0:51:42 > 0:51:47that's being stimulated in just the right ways so that I believe that

0:51:47 > 0:51:51I am touching the ground, and seeing people, and hearing their voices?

0:51:51 > 0:51:54And he realised there's no way to know.

0:51:54 > 0:51:58'But he realised something else, that there is some "me"

0:51:58 > 0:52:01'at the centre of all this, trying to figure this out.'

0:52:03 > 0:52:08So, even if I am a brain in a simulation, I am thinking about it.

0:52:08 > 0:52:11And, therefore, I am.

0:52:22 > 0:52:24Over the course of this series,

0:52:24 > 0:52:29we've discovered just how complex and remarkable the human brain is.

0:52:31 > 0:52:35How reality is something constructed inside our heads.

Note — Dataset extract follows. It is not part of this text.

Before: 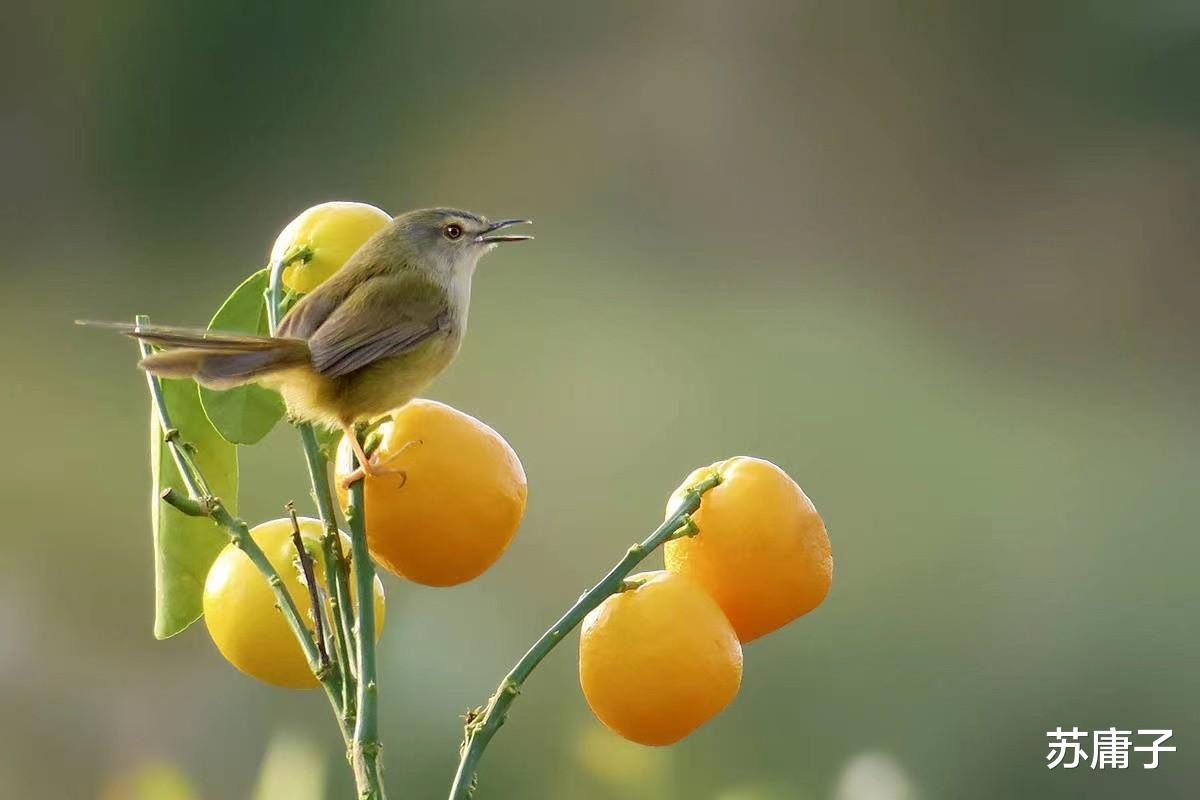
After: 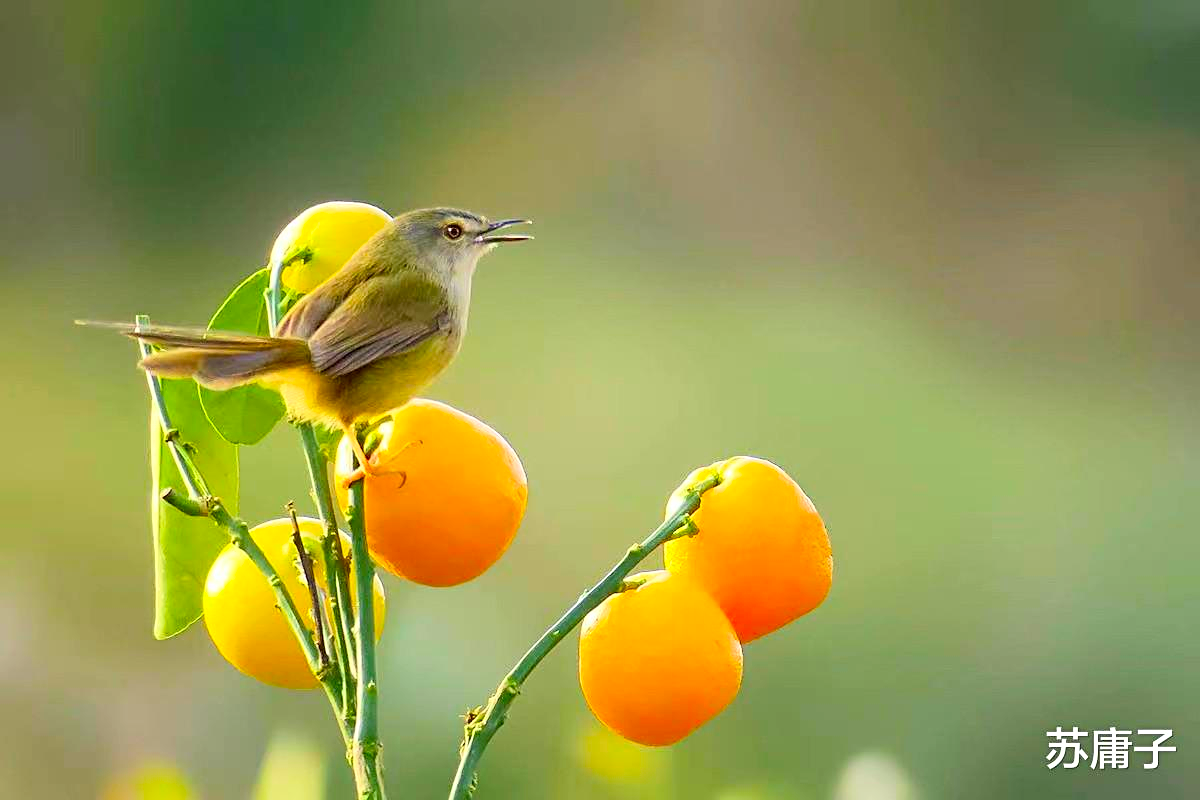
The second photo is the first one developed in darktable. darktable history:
sharpen: radius 2.527, amount 0.336
contrast brightness saturation: contrast 0.202, brightness 0.193, saturation 0.804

0:52:37 > 0:52:40How we are built to need others.

0:52:41 > 0:52:45How so much of who we are, and what we choose to do,

0:52:45 > 0:52:50is governed by factors outside our conscious minds.

0:52:54 > 0:52:58Now, it seems to me that we stand at a major turning point,

0:52:58 > 0:53:02one where we might take control of our own development.

0:53:04 > 0:53:08We face a future of unchartered possibilities...

0:53:09 > 0:53:12..in which our relationship with our own body,

0:53:12 > 0:53:16our relationship with the world,

0:53:16 > 0:53:20the very basic nature of who we are,

0:53:20 > 0:53:23is set to be transformed.

0:53:24 > 0:53:26For thousands of generations,

0:53:26 > 0:53:30humans have lived the same life cycle over and over.

0:53:30 > 0:53:33We're born, we control a fragile body,

0:53:33 > 0:53:38we experience a limited reality, and we die.

0:53:38 > 0:53:41But science and technology are giving us tools

0:53:41 > 0:53:44to transcend that evolutionary story.

0:53:44 > 0:53:48Our brains don't have to remain as we've inherited them.

0:53:48 > 0:53:54We're capable of extending our reality, of inhabiting new bodies,

0:53:54 > 0:53:58and possibly shedding our physical forms altogether.

0:53:58 > 0:54:01Our species is just at the beginning of something,

0:54:01 > 0:54:05and we're discovering the tools to shape our own destiny.

0:54:05 > 0:54:08Who we become is up to us.